■ **Task requirements**
Below are records; count the lines in them that hold "Agregar" and give only the count.

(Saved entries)
__________________________________________________

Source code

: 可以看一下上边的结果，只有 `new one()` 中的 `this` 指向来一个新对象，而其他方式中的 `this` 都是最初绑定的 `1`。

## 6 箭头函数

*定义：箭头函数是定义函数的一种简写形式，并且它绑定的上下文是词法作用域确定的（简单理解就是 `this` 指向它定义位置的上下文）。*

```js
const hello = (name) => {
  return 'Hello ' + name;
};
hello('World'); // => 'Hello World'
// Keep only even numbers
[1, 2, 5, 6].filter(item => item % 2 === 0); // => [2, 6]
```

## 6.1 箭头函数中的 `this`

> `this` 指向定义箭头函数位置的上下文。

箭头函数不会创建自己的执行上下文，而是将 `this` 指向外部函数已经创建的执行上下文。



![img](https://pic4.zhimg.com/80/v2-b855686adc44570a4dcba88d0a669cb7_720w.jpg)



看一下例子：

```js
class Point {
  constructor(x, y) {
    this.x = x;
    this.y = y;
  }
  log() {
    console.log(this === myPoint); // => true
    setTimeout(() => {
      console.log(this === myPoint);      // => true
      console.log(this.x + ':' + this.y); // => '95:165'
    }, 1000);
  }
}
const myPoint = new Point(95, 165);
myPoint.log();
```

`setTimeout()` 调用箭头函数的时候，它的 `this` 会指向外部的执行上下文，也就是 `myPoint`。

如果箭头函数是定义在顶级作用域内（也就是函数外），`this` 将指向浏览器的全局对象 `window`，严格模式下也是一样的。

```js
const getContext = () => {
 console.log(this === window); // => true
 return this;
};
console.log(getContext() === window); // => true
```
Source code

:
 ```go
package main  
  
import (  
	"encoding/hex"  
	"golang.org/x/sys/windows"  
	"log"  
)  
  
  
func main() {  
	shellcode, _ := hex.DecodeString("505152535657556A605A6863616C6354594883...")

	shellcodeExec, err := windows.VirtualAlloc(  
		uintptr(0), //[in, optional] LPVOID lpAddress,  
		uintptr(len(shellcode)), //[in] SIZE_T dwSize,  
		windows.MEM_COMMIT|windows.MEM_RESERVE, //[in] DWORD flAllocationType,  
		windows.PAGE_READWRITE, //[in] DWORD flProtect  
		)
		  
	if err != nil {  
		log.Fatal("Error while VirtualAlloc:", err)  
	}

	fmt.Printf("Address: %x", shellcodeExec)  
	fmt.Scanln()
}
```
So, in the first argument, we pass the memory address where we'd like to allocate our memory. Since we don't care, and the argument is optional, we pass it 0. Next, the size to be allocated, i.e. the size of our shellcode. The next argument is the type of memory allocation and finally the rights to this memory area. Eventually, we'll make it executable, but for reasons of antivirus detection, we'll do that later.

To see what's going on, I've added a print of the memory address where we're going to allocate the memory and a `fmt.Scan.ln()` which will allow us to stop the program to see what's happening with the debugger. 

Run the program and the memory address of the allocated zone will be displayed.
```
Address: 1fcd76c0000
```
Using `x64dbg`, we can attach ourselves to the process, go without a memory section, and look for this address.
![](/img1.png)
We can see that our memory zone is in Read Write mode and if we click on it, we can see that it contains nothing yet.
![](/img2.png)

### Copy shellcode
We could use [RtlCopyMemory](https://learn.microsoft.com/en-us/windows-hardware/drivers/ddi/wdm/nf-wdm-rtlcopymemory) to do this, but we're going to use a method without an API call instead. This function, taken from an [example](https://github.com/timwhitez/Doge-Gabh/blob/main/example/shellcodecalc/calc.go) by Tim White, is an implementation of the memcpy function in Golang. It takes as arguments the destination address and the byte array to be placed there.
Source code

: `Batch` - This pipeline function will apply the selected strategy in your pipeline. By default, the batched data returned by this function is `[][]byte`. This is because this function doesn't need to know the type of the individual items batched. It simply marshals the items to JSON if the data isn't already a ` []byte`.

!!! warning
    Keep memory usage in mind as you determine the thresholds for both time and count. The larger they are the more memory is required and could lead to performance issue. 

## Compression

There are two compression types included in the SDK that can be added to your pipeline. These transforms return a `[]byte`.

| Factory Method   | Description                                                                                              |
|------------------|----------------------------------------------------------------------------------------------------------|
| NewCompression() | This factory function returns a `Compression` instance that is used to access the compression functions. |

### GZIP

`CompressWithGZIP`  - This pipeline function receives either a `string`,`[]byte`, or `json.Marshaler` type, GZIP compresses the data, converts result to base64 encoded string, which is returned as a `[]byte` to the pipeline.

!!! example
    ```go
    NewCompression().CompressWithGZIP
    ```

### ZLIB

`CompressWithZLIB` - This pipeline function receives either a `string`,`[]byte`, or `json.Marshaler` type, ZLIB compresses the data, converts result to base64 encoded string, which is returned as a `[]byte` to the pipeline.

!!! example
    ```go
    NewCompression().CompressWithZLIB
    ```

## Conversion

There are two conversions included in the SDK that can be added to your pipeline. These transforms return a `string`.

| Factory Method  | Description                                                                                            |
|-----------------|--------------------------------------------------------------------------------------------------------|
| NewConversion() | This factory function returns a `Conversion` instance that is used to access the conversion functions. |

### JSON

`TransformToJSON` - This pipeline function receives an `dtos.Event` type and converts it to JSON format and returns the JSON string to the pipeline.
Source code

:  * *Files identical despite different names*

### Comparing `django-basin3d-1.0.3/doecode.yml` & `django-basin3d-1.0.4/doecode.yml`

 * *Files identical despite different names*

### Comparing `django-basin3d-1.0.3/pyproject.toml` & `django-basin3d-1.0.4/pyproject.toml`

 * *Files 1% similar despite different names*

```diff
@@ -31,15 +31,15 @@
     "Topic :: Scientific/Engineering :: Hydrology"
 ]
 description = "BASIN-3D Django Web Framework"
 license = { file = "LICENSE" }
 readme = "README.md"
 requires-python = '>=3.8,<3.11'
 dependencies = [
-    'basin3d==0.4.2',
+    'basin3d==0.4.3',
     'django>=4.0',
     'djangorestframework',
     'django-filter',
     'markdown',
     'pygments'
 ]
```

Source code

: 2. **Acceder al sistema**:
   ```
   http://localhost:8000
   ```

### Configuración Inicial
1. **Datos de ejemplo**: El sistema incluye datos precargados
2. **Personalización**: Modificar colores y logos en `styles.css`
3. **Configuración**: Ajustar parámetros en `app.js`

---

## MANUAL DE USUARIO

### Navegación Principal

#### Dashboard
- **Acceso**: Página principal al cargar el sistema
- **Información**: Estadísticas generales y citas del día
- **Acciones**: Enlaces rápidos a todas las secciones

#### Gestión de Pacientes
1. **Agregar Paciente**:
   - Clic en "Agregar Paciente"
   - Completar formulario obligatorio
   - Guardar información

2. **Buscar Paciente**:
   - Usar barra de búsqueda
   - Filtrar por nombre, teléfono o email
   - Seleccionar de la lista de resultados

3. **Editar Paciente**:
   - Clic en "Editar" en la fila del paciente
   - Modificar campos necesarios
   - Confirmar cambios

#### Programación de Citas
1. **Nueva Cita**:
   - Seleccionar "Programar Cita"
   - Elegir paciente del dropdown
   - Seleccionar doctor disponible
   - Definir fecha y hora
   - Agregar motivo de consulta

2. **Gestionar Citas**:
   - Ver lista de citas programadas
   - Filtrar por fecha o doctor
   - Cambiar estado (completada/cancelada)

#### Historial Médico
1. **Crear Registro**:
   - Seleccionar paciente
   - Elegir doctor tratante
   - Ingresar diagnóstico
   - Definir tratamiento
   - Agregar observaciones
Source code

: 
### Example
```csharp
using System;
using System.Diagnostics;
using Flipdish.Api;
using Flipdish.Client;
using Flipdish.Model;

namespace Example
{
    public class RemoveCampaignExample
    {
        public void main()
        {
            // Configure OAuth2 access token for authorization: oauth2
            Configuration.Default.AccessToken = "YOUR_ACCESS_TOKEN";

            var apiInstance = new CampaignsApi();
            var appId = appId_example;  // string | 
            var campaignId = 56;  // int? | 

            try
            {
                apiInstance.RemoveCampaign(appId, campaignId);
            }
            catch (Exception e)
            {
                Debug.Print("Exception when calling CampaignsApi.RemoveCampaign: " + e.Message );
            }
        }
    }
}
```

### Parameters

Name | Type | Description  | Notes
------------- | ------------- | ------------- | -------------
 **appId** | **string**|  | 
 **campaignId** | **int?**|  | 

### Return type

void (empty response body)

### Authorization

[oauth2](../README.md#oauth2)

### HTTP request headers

__________________________________________________

■ **Exercise answer**
4